Climate change is on the same list, and let’s not forget how high it is on the Prudential Regulation Authority’s (PRA) agenda, too. The PRA has set a deadline of the end of 2021 for insurers to fully embed the climate-related financial risk in their modelling. If companies in the financial sector have not started addressing this now, they should do so with haste.
“Climate change is not just about more extreme weather events,” Sicsic explains. “It is also not just about a transition in the form of a higher carbon tax. Even more than the coronavirus pandemic, climate change will create economic, financial and societal shocks. It will change our appreciation of value, investment and risk.”
(Re)insurers do not – in the eyes of the regulator anyway – need to be ready to anticipate these shocks just yet, but they need to start thinking about and working on them.

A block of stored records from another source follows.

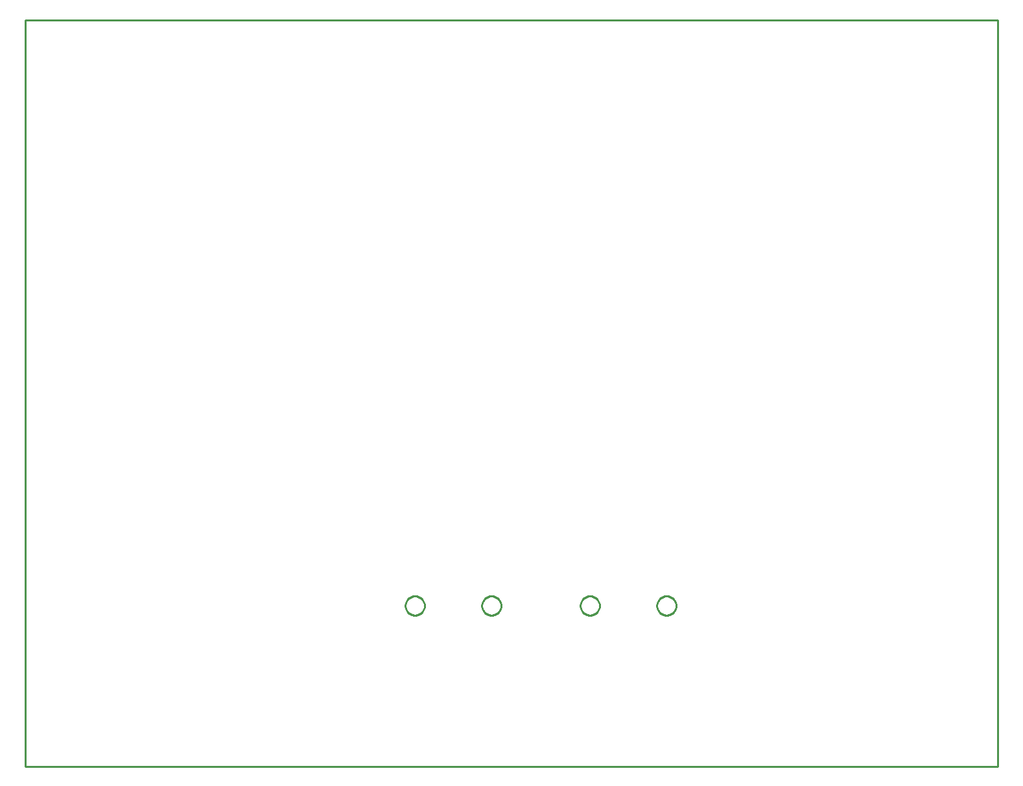
<source format=gbr>
G04 EAGLE Gerber RS-274X export*
G75*
%MOMM*%
%FSLAX34Y34*%
%LPD*%
%IN*%
%IPPOS*%
%AMOC8*
5,1,8,0,0,1.08239X$1,22.5*%
G01*
%ADD10C,0.254000*%


D10*
X0Y0D02*
X1269800Y0D01*
X1269800Y974600D01*
X0Y974600D01*
X0Y0D01*
X749900Y209209D02*
X749823Y208230D01*
X749669Y207260D01*
X749440Y206304D01*
X749136Y205370D01*
X748761Y204463D01*
X748315Y203588D01*
X747801Y202750D01*
X747224Y201955D01*
X746586Y201208D01*
X745892Y200514D01*
X745145Y199876D01*
X744350Y199299D01*
X743512Y198785D01*
X742637Y198339D01*
X741730Y197964D01*
X740796Y197660D01*
X739841Y197431D01*
X738870Y197277D01*
X737891Y197200D01*
X736909Y197200D01*
X735930Y197277D01*
X734960Y197431D01*
X734004Y197660D01*
X733070Y197964D01*
X732163Y198339D01*
X731288Y198785D01*
X730450Y199299D01*
X729655Y199876D01*
X728908Y200514D01*
X728214Y201208D01*
X727576Y201955D01*
X726999Y202750D01*
X726485Y203588D01*
X726039Y204463D01*
X725664Y205370D01*
X725360Y206304D01*
X725131Y207260D01*
X724977Y208230D01*
X724900Y209209D01*
X724900Y210191D01*
X724977Y211170D01*
X725131Y212141D01*
X725360Y213096D01*
X725664Y214030D01*
X726039Y214937D01*
X726485Y215812D01*
X726999Y216650D01*
X727576Y217445D01*
X728214Y218192D01*
X728908Y218886D01*
X729655Y219524D01*
X730450Y220101D01*
X731288Y220615D01*
X732163Y221061D01*
X733070Y221436D01*
X734004Y221740D01*
X734960Y221969D01*
X735930Y222123D01*
X736909Y222200D01*
X737891Y222200D01*
X738870Y222123D01*
X739841Y221969D01*
X740796Y221740D01*
X741730Y221436D01*
X742637Y221061D01*
X743512Y220615D01*
X744350Y220101D01*
X745145Y219524D01*
X745892Y218886D01*
X746586Y218192D01*
X747224Y217445D01*
X747801Y216650D01*
X748315Y215812D01*
X748761Y214937D01*
X749136Y214030D01*
X749440Y213096D01*
X749669Y212141D01*
X749823Y211170D01*
X749900Y210191D01*
X749900Y209209D01*
X849900Y209209D02*
X849823Y208230D01*
X849669Y207260D01*
X849440Y206304D01*
X849136Y205370D01*
X848761Y204463D01*
X848315Y203588D01*
X847801Y202750D01*
X847224Y201955D01*
X846586Y201208D01*
X845892Y200514D01*
X845145Y199876D01*
X844350Y199299D01*
X843512Y198785D01*
X842637Y198339D01*
X841730Y197964D01*
X840796Y197660D01*
X839841Y197431D01*
X838870Y197277D01*
X837891Y197200D01*
X836909Y197200D01*
X835930Y197277D01*
X834960Y197431D01*
X834004Y197660D01*
X833070Y197964D01*
X832163Y198339D01*
X831288Y198785D01*
X830450Y199299D01*
X829655Y199876D01*
X828908Y200514D01*
X828214Y201208D01*
X827576Y201955D01*
X826999Y202750D01*
X826485Y203588D01*
X826039Y204463D01*
X825664Y205370D01*
X825360Y206304D01*
X825131Y207260D01*
X824977Y208230D01*
X824900Y209209D01*
X824900Y210191D01*
X824977Y211170D01*
X825131Y212141D01*
X825360Y213096D01*
X825664Y214030D01*
X826039Y214937D01*
X826485Y215812D01*
X826999Y216650D01*
X827576Y217445D01*
X828214Y218192D01*
X828908Y218886D01*
X829655Y219524D01*
X830450Y220101D01*
X831288Y220615D01*
X832163Y221061D01*
X833070Y221436D01*
X834004Y221740D01*
X834960Y221969D01*
X835930Y222123D01*
X836909Y222200D01*
X837891Y222200D01*
X838870Y222123D01*
X839841Y221969D01*
X840796Y221740D01*
X841730Y221436D01*
X842637Y221061D01*
X843512Y220615D01*
X844350Y220101D01*
X845145Y219524D01*
X845892Y218886D01*
X846586Y218192D01*
X847224Y217445D01*
X847801Y216650D01*
X848315Y215812D01*
X848761Y214937D01*
X849136Y214030D01*
X849440Y213096D01*
X849669Y212141D01*
X849823Y211170D01*
X849900Y210191D01*
X849900Y209209D01*
X521300Y209209D02*
X521223Y208230D01*
X521069Y207260D01*
X520840Y206304D01*
X520536Y205370D01*
X520161Y204463D01*
X519715Y203588D01*
X519201Y202750D01*
X518624Y201955D01*
X517986Y201208D01*
X517292Y200514D01*
X516545Y199876D01*
X515750Y199299D01*
X514912Y198785D01*
X514037Y198339D01*
X513130Y197964D01*
X512196Y197660D01*
X511241Y197431D01*
X510270Y197277D01*
X509291Y197200D01*
X508309Y197200D01*
X507330Y197277D01*
X506360Y197431D01*
X505404Y197660D01*
X504470Y197964D01*
X503563Y198339D01*
X502688Y198785D01*
X501850Y199299D01*
X501055Y199876D01*
X500308Y200514D01*
X499614Y201208D01*
X498976Y201955D01*
X498399Y202750D01*
X497885Y203588D01*
X497439Y204463D01*
X497064Y205370D01*
X496760Y206304D01*
X496531Y207260D01*
X496377Y208230D01*
X496300Y209209D01*
X496300Y210191D01*
X496377Y211170D01*
X496531Y212141D01*
X496760Y213096D01*
X497064Y214030D01*
X497439Y214937D01*
X497885Y215812D01*
X498399Y216650D01*
X498976Y217445D01*
X499614Y218192D01*
X500308Y218886D01*
X501055Y219524D01*
X501850Y220101D01*
X502688Y220615D01*
X503563Y221061D01*
X504470Y221436D01*
X505404Y221740D01*
X506360Y221969D01*
X507330Y222123D01*
X508309Y222200D01*
X509291Y222200D01*
X510270Y222123D01*
X511241Y221969D01*
X512196Y221740D01*
X513130Y221436D01*
X514037Y221061D01*
X514912Y220615D01*
X515750Y220101D01*
X516545Y219524D01*
X517292Y218886D01*
X517986Y218192D01*
X518624Y217445D01*
X519201Y216650D01*
X519715Y215812D01*
X520161Y214937D01*
X520536Y214030D01*
X520840Y213096D01*
X521069Y212141D01*
X521223Y211170D01*
X521300Y210191D01*
X521300Y209209D01*
X621300Y209209D02*
X621223Y208230D01*
X621069Y207260D01*
X620840Y206304D01*
X620536Y205370D01*
X620161Y204463D01*
X619715Y203588D01*
X619201Y202750D01*
X618624Y201955D01*
X617986Y201208D01*
X617292Y200514D01*
X616545Y199876D01*
X615750Y199299D01*
X614912Y198785D01*
X614037Y198339D01*
X613130Y197964D01*
X612196Y197660D01*
X611241Y197431D01*
X610270Y197277D01*
X609291Y197200D01*
X608309Y197200D01*
X607330Y197277D01*
X606360Y197431D01*
X605404Y197660D01*
X604470Y197964D01*
X603563Y198339D01*
X602688Y198785D01*
X601850Y199299D01*
X601055Y199876D01*
X600308Y200514D01*
X599614Y201208D01*
X598976Y201955D01*
X598399Y202750D01*
X597885Y203588D01*
X597439Y204463D01*
X597064Y205370D01*
X596760Y206304D01*
X596531Y207260D01*
X596377Y208230D01*
X596300Y209209D01*
X596300Y210191D01*
X596377Y211170D01*
X596531Y212141D01*
X596760Y213096D01*
X597064Y214030D01*
X597439Y214937D01*
X597885Y215812D01*
X598399Y216650D01*
X598976Y217445D01*
X599614Y218192D01*
X600308Y218886D01*
X601055Y219524D01*
X601850Y220101D01*
X602688Y220615D01*
X603563Y221061D01*
X604470Y221436D01*
X605404Y221740D01*
X606360Y221969D01*
X607330Y222123D01*
X608309Y222200D01*
X609291Y222200D01*
X610270Y222123D01*
X611241Y221969D01*
X612196Y221740D01*
X613130Y221436D01*
X614037Y221061D01*
X614912Y220615D01*
X615750Y220101D01*
X616545Y219524D01*
X617292Y218886D01*
X617986Y218192D01*
X618624Y217445D01*
X619201Y216650D01*
X619715Y215812D01*
X620161Y214937D01*
X620536Y214030D01*
X620840Y213096D01*
X621069Y212141D01*
X621223Y211170D01*
X621300Y210191D01*
X621300Y209209D01*
M02*

</source>
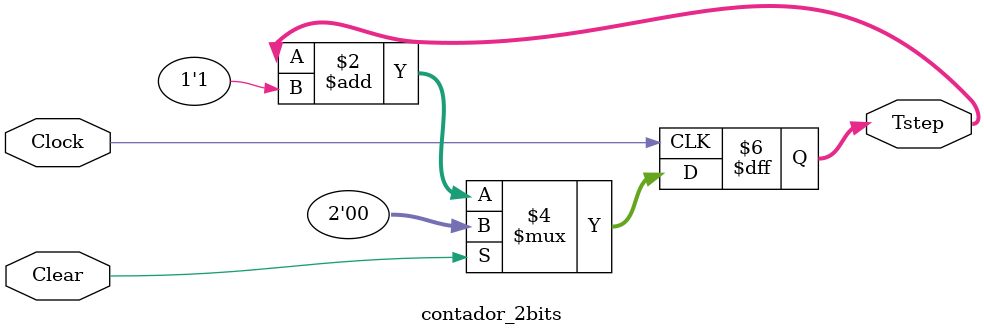
<source format=v>
module contador_2bits(Clear, Clock, Tstep);

  /*
  Usado pela unidade de controle para saber em que etapa da instrução está.
   
  Ao receber Clear, volta para T0.
   
  Caso contrário, incrementa em cada borda de subida do clock.
  */

  input Clear, Clock;
  output reg [1:0] Tstep;
  always @(posedge Clock)
    if (Clear)
      Tstep <= 2'b0;
    else
      Tstep <= Tstep + 1'b1;
endmodule

</source>
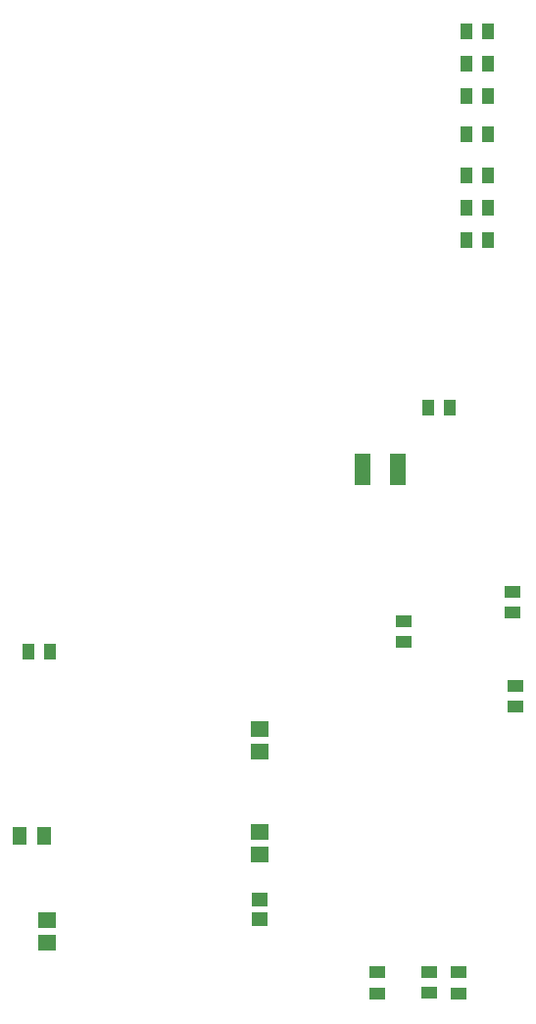
<source format=gtp>
G04 Layer_Color=7318015*
%FSLAX25Y25*%
%MOIN*%
G70*
G01*
G75*
%ADD10R,0.05709X0.11024*%
%ADD11R,0.05315X0.03937*%
%ADD12R,0.05500X0.04000*%
%ADD13R,0.05709X0.04528*%
%ADD14R,0.06102X0.05315*%
%ADD15R,0.05906X0.05512*%
%ADD16R,0.04921X0.06102*%
%ADD17R,0.04134X0.05709*%
%ADD18R,0.03937X0.05315*%
D10*
X267004Y327000D02*
D03*
X254996D02*
D03*
D11*
X269000Y275543D02*
D03*
Y268457D02*
D03*
X307000Y246457D02*
D03*
Y253543D02*
D03*
X277500Y148957D02*
D03*
Y156043D02*
D03*
X306000Y278457D02*
D03*
Y285543D02*
D03*
D12*
X287500Y156250D02*
D03*
Y148750D02*
D03*
X260000Y156250D02*
D03*
Y148750D02*
D03*
D13*
X220000Y174055D02*
D03*
Y180945D02*
D03*
D14*
Y203839D02*
D03*
Y196161D02*
D03*
D15*
X147500Y166260D02*
D03*
Y173740D02*
D03*
X220000Y238740D02*
D03*
Y231260D02*
D03*
D16*
X138465Y202500D02*
D03*
X146535D02*
D03*
D17*
X148642Y265000D02*
D03*
X141358D02*
D03*
D18*
X277457Y348000D02*
D03*
X284543D02*
D03*
X290457Y416000D02*
D03*
X297543D02*
D03*
X290457Y405000D02*
D03*
X297543D02*
D03*
Y465000D02*
D03*
X290457D02*
D03*
X290457Y427000D02*
D03*
X297543D02*
D03*
X290457Y441000D02*
D03*
X297543D02*
D03*
Y454000D02*
D03*
X290457D02*
D03*
X297543Y476000D02*
D03*
X290457D02*
D03*
M02*

</source>
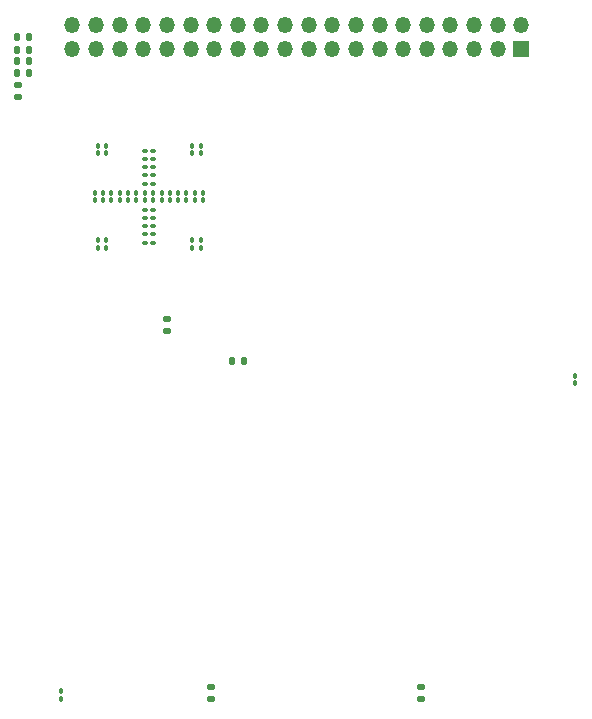
<source format=gbr>
%TF.GenerationSoftware,KiCad,Pcbnew,7.0.10*%
%TF.CreationDate,2024-03-26T21:26:04+03:00*%
%TF.ProjectId,com_1300,636f6d5f-3133-4303-902e-6b696361645f,rev?*%
%TF.SameCoordinates,Original*%
%TF.FileFunction,Soldermask,Bot*%
%TF.FilePolarity,Negative*%
%FSLAX46Y46*%
G04 Gerber Fmt 4.6, Leading zero omitted, Abs format (unit mm)*
G04 Created by KiCad (PCBNEW 7.0.10) date 2024-03-26 21:26:04*
%MOMM*%
%LPD*%
G01*
G04 APERTURE LIST*
G04 Aperture macros list*
%AMRoundRect*
0 Rectangle with rounded corners*
0 $1 Rounding radius*
0 $2 $3 $4 $5 $6 $7 $8 $9 X,Y pos of 4 corners*
0 Add a 4 corners polygon primitive as box body*
4,1,4,$2,$3,$4,$5,$6,$7,$8,$9,$2,$3,0*
0 Add four circle primitives for the rounded corners*
1,1,$1+$1,$2,$3*
1,1,$1+$1,$4,$5*
1,1,$1+$1,$6,$7*
1,1,$1+$1,$8,$9*
0 Add four rect primitives between the rounded corners*
20,1,$1+$1,$2,$3,$4,$5,0*
20,1,$1+$1,$4,$5,$6,$7,0*
20,1,$1+$1,$6,$7,$8,$9,0*
20,1,$1+$1,$8,$9,$2,$3,0*%
G04 Aperture macros list end*
%ADD10R,1.350000X1.350000*%
%ADD11O,1.350000X1.350000*%
%ADD12RoundRect,0.100000X0.130000X0.100000X-0.130000X0.100000X-0.130000X-0.100000X0.130000X-0.100000X0*%
%ADD13RoundRect,0.135000X-0.185000X0.135000X-0.185000X-0.135000X0.185000X-0.135000X0.185000X0.135000X0*%
%ADD14RoundRect,0.100000X-0.100000X0.130000X-0.100000X-0.130000X0.100000X-0.130000X0.100000X0.130000X0*%
%ADD15RoundRect,0.140000X0.140000X0.170000X-0.140000X0.170000X-0.140000X-0.170000X0.140000X-0.170000X0*%
%ADD16RoundRect,0.140000X-0.140000X-0.170000X0.140000X-0.170000X0.140000X0.170000X-0.140000X0.170000X0*%
%ADD17RoundRect,0.100000X0.100000X-0.130000X0.100000X0.130000X-0.100000X0.130000X-0.100000X-0.130000X0*%
%ADD18RoundRect,0.135000X0.185000X-0.135000X0.185000X0.135000X-0.185000X0.135000X-0.185000X-0.135000X0*%
%ADD19RoundRect,0.135000X-0.135000X-0.185000X0.135000X-0.185000X0.135000X0.185000X-0.135000X0.185000X0*%
G04 APERTURE END LIST*
D10*
%TO.C,J1*%
X59000000Y-25000000D03*
D11*
X59000000Y-23000000D03*
X57000000Y-25000000D03*
X57000000Y-23000000D03*
X55000000Y-25000000D03*
X55000000Y-23000000D03*
X53000000Y-25000000D03*
X53000000Y-23000000D03*
X51000000Y-25000000D03*
X51000000Y-23000000D03*
X49000000Y-25000000D03*
X49000000Y-23000000D03*
X47000000Y-25000000D03*
X47000000Y-23000000D03*
X45000000Y-25000000D03*
X45000000Y-23000000D03*
X43000000Y-25000000D03*
X43000000Y-23000000D03*
X41000000Y-25000000D03*
X41000000Y-23000000D03*
X39000000Y-25000000D03*
X39000000Y-23000000D03*
X37000000Y-25000000D03*
X37000000Y-23000000D03*
X35000000Y-25000000D03*
X35000000Y-23000000D03*
X33000000Y-25000000D03*
X33000000Y-23000000D03*
X31000000Y-25000000D03*
X31000000Y-23000000D03*
X29000000Y-25000000D03*
X29000000Y-23000000D03*
X27000000Y-25000000D03*
X27000000Y-23000000D03*
X25000000Y-25000000D03*
X25000000Y-23000000D03*
X23000000Y-25000000D03*
X23000000Y-23000000D03*
X21000000Y-25000000D03*
X21000000Y-23000000D03*
%TD*%
D10*
%TO.C,J1*%
X59000000Y-25000000D03*
D11*
X59000000Y-23000000D03*
X57000000Y-25000000D03*
X57000000Y-23000000D03*
X55000000Y-25000000D03*
X55000000Y-23000000D03*
X53000000Y-25000000D03*
X53000000Y-23000000D03*
X51000000Y-25000000D03*
X51000000Y-23000000D03*
X49000000Y-25000000D03*
X49000000Y-23000000D03*
X47000000Y-25000000D03*
X47000000Y-23000000D03*
X45000000Y-25000000D03*
X45000000Y-23000000D03*
X43000000Y-25000000D03*
X43000000Y-23000000D03*
X41000000Y-25000000D03*
X41000000Y-23000000D03*
X39000000Y-25000000D03*
X39000000Y-23000000D03*
X37000000Y-25000000D03*
X37000000Y-23000000D03*
X35000000Y-25000000D03*
X35000000Y-23000000D03*
X33000000Y-25000000D03*
X33000000Y-23000000D03*
X31000000Y-25000000D03*
X31000000Y-23000000D03*
X29000000Y-25000000D03*
X29000000Y-23000000D03*
X27000000Y-25000000D03*
X27000000Y-23000000D03*
X25000000Y-25000000D03*
X25000000Y-23000000D03*
X23000000Y-25000000D03*
X23000000Y-23000000D03*
X21000000Y-25000000D03*
X21000000Y-23000000D03*
%TD*%
D12*
%TO.C,C64*%
X27820000Y-35000000D03*
X27180000Y-35000000D03*
%TD*%
%TO.C,C72*%
X27820000Y-34300000D03*
X27180000Y-34300000D03*
%TD*%
D13*
%TO.C,R11*%
X29000000Y-47840000D03*
X29000000Y-48860000D03*
%TD*%
D14*
%TO.C,C67*%
X31850000Y-33180000D03*
X31850000Y-33820000D03*
%TD*%
D15*
%TO.C,C24*%
X17300000Y-26050000D03*
X16340000Y-26050000D03*
%TD*%
D16*
%TO.C,C27*%
X16340000Y-24000000D03*
X17300000Y-24000000D03*
%TD*%
D17*
%TO.C,C69*%
X31850000Y-41820000D03*
X31850000Y-41180000D03*
%TD*%
D12*
%TO.C,C74*%
X27820000Y-33600000D03*
X27180000Y-33600000D03*
%TD*%
D14*
%TO.C,C43*%
X28550000Y-37180000D03*
X28550000Y-37820000D03*
%TD*%
%TO.C,C48*%
X32050000Y-37180000D03*
X32050000Y-37820000D03*
%TD*%
D12*
%TO.C,C63*%
X27820000Y-35700000D03*
X27180000Y-35700000D03*
%TD*%
%TO.C,C50*%
X27820000Y-39300000D03*
X27180000Y-39300000D03*
%TD*%
D14*
%TO.C,C47*%
X31350000Y-37180000D03*
X31350000Y-37820000D03*
%TD*%
%TO.C,C36*%
X23600000Y-37180000D03*
X23600000Y-37820000D03*
%TD*%
D16*
%TO.C,C12*%
X16340000Y-27050000D03*
X17300000Y-27050000D03*
%TD*%
D14*
%TO.C,C46*%
X30650000Y-37180000D03*
X30650000Y-37820000D03*
%TD*%
D13*
%TO.C,R16*%
X50477500Y-78990000D03*
X50477500Y-80010000D03*
%TD*%
D17*
%TO.C,C60*%
X23850000Y-41820000D03*
X23850000Y-41180000D03*
%TD*%
D12*
%TO.C,C52*%
X27820000Y-40700000D03*
X27180000Y-40700000D03*
%TD*%
D14*
%TO.C,C41*%
X26400000Y-37180000D03*
X26400000Y-37820000D03*
%TD*%
%TO.C,C35*%
X22900000Y-37180000D03*
X22900000Y-37820000D03*
%TD*%
%TO.C,C57*%
X23150000Y-33180000D03*
X23150000Y-33820000D03*
%TD*%
D12*
%TO.C,C59*%
X27820000Y-36400000D03*
X27180000Y-36400000D03*
%TD*%
%TO.C,C56*%
X27820000Y-41400000D03*
X27180000Y-41400000D03*
%TD*%
D17*
%TO.C,R15*%
X19997500Y-80000000D03*
X19997500Y-79360000D03*
%TD*%
D14*
%TO.C,C75*%
X27850000Y-37180000D03*
X27850000Y-37820000D03*
%TD*%
%TO.C,C44*%
X29250000Y-37180000D03*
X29250000Y-37820000D03*
%TD*%
D18*
%TO.C,R22*%
X16380000Y-29050000D03*
X16380000Y-28030000D03*
%TD*%
D12*
%TO.C,C51*%
X27820000Y-40000000D03*
X27180000Y-40000000D03*
%TD*%
D17*
%TO.C,C11*%
X63580000Y-53320000D03*
X63580000Y-52680000D03*
%TD*%
D14*
%TO.C,C39*%
X25000000Y-37180000D03*
X25000000Y-37820000D03*
%TD*%
%TO.C,C68*%
X31150000Y-33180000D03*
X31150000Y-33820000D03*
%TD*%
D16*
%TO.C,C8*%
X16340000Y-25050000D03*
X17300000Y-25050000D03*
%TD*%
D19*
%TO.C,R3*%
X34490000Y-51400000D03*
X35510000Y-51400000D03*
%TD*%
D14*
%TO.C,C45*%
X29950000Y-37180000D03*
X29950000Y-37820000D03*
%TD*%
%TO.C,C40*%
X25700000Y-37180000D03*
X25700000Y-37820000D03*
%TD*%
%TO.C,C37*%
X24300000Y-37180000D03*
X24300000Y-37820000D03*
%TD*%
D17*
%TO.C,C70*%
X31150000Y-41820000D03*
X31150000Y-41180000D03*
%TD*%
D18*
%TO.C,R17*%
X32697500Y-80010000D03*
X32697500Y-78990000D03*
%TD*%
D17*
%TO.C,C58*%
X23150000Y-41820000D03*
X23150000Y-41180000D03*
%TD*%
D14*
%TO.C,C55*%
X23850000Y-33180000D03*
X23850000Y-33820000D03*
%TD*%
D12*
%TO.C,C49*%
X27820000Y-38600000D03*
X27180000Y-38600000D03*
%TD*%
D14*
%TO.C,C42*%
X27150000Y-37180000D03*
X27150000Y-37820000D03*
%TD*%
M02*

</source>
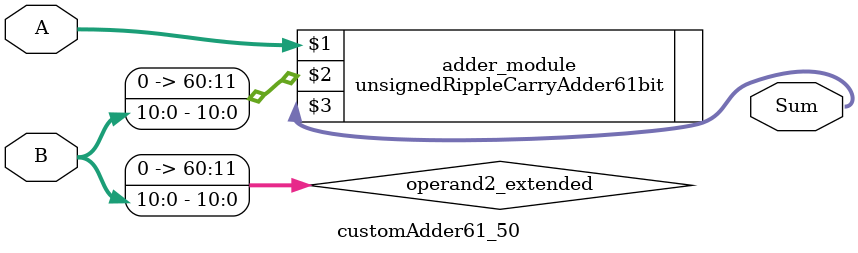
<source format=v>
module customAdder61_50(
                        input [60 : 0] A,
                        input [10 : 0] B,
                        
                        output [61 : 0] Sum
                );

        wire [60 : 0] operand2_extended;
        
        assign operand2_extended =  {50'b0, B};
        
        unsignedRippleCarryAdder61bit adder_module(
            A,
            operand2_extended,
            Sum
        );
        
        endmodule
        
</source>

“This is a necessity if we don’t want to go through the unpreparedness of 2020 again,” adds Sicsic.
Culture Club
Culture is also in the sights of financial regulators, who are still trying to clear up after the last financial crisis. But rather than cause alarm about what quickly needs to change, Covid-19 may have unintentionally done the sector a favour.
Kimber has worked from home, on and off, for decades. He also travels a lot with the job. But when in the office, he sits within three feet of the CEO and the COO, constantly talking between themselves.
“Now, the physical separation is very interesting and has been entirely underestimated,” he says. “At the start of lockdown, I was on my own personal journey, trying to get used to it, as well as everybody else.”
The difference for Kimber was that, in a leadership role, he had to constantly think about his team.
“What they were thinking, how they were beginning to operate and what they needed, and going through the same thing at the same time,” he says.
Very early on in lockdown, Kimber adopted a weekly WebEx meeting with his sizeable team.
“I operated on a brutal truth principle,” he says. “I talked a lot about what I was going through and some of the impact Covid-19 had on my working day. I was just very honest about what was going on in my head and what we were trying to do as a company to make it a little easier.”
This brutal truth approach worked, with team members feeling able to speak up. It’s something to be retained going forward.
Kimber sees this as an extension to Aon’s work on improving mental health provision within the workplace, including a range of skills and services and a mental health coordinator on his team.
Improving culture and personnel operations is one of the most important lessons this leader has learned over the pandemic – and he encourages others to do the same.
“We now have a once-in-a-lifetime opportunity to create a new normal,” he says. “We have been talking about it for a long period of time – about how to capture that moment for the organisation, our colleagues and for our clients. Now we can do it. We can build our working culture back better, so it works for everyone.”